*What you are asked to do:*
Could you convert the records below into a numbered list, dropping any blank lines?

Stored entries:
-------------------------
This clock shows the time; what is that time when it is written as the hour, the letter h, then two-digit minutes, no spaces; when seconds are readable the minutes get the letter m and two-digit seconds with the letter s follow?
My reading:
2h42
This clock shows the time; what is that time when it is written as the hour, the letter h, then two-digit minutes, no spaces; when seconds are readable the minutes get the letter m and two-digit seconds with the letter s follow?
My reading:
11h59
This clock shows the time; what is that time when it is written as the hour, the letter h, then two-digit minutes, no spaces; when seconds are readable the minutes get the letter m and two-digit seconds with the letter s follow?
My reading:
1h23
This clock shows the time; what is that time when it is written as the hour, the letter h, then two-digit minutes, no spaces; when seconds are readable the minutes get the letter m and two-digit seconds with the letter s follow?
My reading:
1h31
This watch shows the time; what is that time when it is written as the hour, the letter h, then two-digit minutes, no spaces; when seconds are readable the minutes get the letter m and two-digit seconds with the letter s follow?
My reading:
-------------------------
*Exercise result:*
1. This clock shows the time; what is that time when it is written as the hour, the letter h, then two-digit minutes, no spaces; when seconds are readable the minutes get the letter m and two-digit seconds with the letter s follow?
2. My reading:
3. 2h42
4. This clock shows the time; what is that time when it is written as the hour, the letter h, then two-digit minutes, no spaces; when seconds are readable the minutes get the letter m and two-digit seconds with the letter s follow?
5. My reading:
6. 11h59
7. This clock shows the time; what is that time when it is written as the hour, the letter h, then two-digit minutes, no spaces; when seconds are readable the minutes get the letter m and two-digit seconds with the letter s follow?
8. My reading:
9. 1h23
10. This clock shows the time; what is that time when it is written as the hour, the letter h, then two-digit minutes, no spaces; when seconds are readable the minutes get the letter m and two-digit seconds with the letter s follow?
11. My reading:
12. 1h31
13. This watch shows the time; what is that time when it is written as the hour, the letter h, then two-digit minutes, no spaces; when seconds are readable the minutes get the letter m and two-digit seconds with the letter s follow?
14. My reading:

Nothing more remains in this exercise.